───── Page text
When you read the scholarship of a generation, you get to know the characteristic concerns that sat uppermost in the years of that generation’s coming of age. Another way of saying that is the wry but familiar remark that each scholar’s dissertation is really their autobiography. PhD students in the humanities express—often in a scarily unambiguous form—their psychic needs, the emotional baggage that they lugged into the academy with them.
But you can get much the same kind of insight by looking to the books that young academics lean on as theoretical inspirations: the books that aren’t really pertinent to the subject of their dissertation or first book, but that show up in their works cited any way.
The work of Lauren Berlant, who died late last month, serves this function for many who entered graduate school just before, during, or after the financial crisis of 2007-2008 (a cohort of which I am a member). Their book Cruel Optimism has resonated with the experience of working toward a goal that seemed to be, day by day, receding: a tenure-track job, a life teaching and researching. The book’s definition of “cruel optimism” fits precisely the snare we all seemed to have found ourselves in: “A relation of cruel optimism exists when something you desire is actually an obstacle to your flourishing.” When Berlant referred to “the world they had to reconfigure in the face of tattering formal and informal norms of social and institutional reciprocity,” we saw ourselves in that “they.” Cruelly optimistic, we were frequently faced with the realistic possibility that the only thing pushing us annually into the hunger games known as the job market was a form of the sunk cost fallacy, the state of not knowing when to quit.
──────────
───── Provided information
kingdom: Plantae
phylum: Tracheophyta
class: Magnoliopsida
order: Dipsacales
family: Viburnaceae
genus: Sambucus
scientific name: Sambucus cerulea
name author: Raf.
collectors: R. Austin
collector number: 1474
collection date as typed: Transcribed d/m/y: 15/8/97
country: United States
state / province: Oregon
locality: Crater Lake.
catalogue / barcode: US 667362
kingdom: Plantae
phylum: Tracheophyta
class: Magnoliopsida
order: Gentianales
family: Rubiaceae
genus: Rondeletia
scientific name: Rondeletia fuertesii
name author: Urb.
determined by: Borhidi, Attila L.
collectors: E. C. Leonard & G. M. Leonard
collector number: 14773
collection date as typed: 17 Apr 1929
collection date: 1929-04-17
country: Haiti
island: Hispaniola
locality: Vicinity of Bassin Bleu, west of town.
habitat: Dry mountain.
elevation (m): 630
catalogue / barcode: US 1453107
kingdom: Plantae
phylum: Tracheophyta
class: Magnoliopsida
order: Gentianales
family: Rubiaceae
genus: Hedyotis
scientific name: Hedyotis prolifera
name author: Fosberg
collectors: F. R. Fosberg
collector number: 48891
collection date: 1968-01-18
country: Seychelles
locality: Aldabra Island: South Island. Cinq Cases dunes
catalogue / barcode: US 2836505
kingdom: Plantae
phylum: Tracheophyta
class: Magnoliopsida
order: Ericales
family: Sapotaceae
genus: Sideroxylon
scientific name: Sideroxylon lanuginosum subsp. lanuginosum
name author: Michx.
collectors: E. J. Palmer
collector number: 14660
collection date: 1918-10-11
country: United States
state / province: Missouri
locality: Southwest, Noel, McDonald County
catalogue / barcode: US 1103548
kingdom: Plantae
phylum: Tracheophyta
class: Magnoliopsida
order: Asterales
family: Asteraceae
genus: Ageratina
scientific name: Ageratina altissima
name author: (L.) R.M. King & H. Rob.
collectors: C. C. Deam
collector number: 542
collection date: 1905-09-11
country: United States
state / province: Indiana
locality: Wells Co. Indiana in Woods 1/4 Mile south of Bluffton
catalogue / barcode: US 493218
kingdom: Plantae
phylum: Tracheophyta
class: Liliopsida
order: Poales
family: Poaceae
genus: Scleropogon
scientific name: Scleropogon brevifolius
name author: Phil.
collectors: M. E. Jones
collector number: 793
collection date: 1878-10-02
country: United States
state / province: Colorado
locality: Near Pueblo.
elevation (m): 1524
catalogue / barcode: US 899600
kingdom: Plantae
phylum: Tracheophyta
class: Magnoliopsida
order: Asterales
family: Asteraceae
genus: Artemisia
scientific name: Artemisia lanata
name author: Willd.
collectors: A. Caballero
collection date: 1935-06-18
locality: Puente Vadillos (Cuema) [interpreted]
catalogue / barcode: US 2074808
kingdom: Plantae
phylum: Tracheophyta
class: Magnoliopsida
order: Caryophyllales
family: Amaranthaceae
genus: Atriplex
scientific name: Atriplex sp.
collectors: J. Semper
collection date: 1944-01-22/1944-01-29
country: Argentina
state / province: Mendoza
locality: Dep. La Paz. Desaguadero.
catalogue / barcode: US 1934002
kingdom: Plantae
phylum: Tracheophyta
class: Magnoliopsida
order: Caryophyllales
──────────
§ Problem set
• 1. In the essay on Lauren Berlant, how does Cruel Optimism define a relation of cruel optimism?
• 2. Reproduce the passage of the essay on Lauren Berlant starting at "But you can" and ending at "cited any way.", substituting "understanding" for "insight".
• 3. Continue the essay on Lauren Berlant from where it stops.
The rows come from a separate source unrelated to the essay.

§ Responses to the tasks
• 1. A relation of cruel optimism exists when something you desire is actually an obstacle to your flourishing.

• 2.
But you can get much the same kind of understanding by looking to the books that young academics lean on as theoretical inspirations: the books that aren’t really pertinent to the subject of their dissertation or first book, but that show up in their works cited any way.

• 3.
I am not going to be able to do any kind of justice to either the life or the thought of Berlant, but I hardly need to, as there is much brilliant writing both by them (Berlant used they/them pronouns) and about them; Hua Hsu, one of my favorite writers for the New Yorker, provides a sterling primer here. Instead, what I want to write is a consideration of what the popularity/meaningfulness of the concept of “cruel optimism” indicates about what it’s like to try to live a “life of the mind” in this historical moment.[1]
The title of this post comes from Judith Butler’s 2012 Adorno Prize lecture. Butler drew the title from a line in Adorno’s Minima Moralia—“wrong life cannot be lived rightly.”[2] Cruel Optimism is very much concerned with the “good life” and what keeps us from discerning it. This purpose for writing—the desire to help readers find the life they want to live and both see and remove the obstacles that prevent them from reaching it (obstacles that in many cases are self-created)—is the essence of self-help, although that genre is quite often deprecated as either narcissistic or avaricious, given that so many self-help books focus on material gain. Yet almost all religions have their own literatures of ethical self-reconstruction—for Jews, these works are referred to as Musar—and I don’t think it is inapposite to think of Cruel Optimism and Butler’s lecture as works in this vein.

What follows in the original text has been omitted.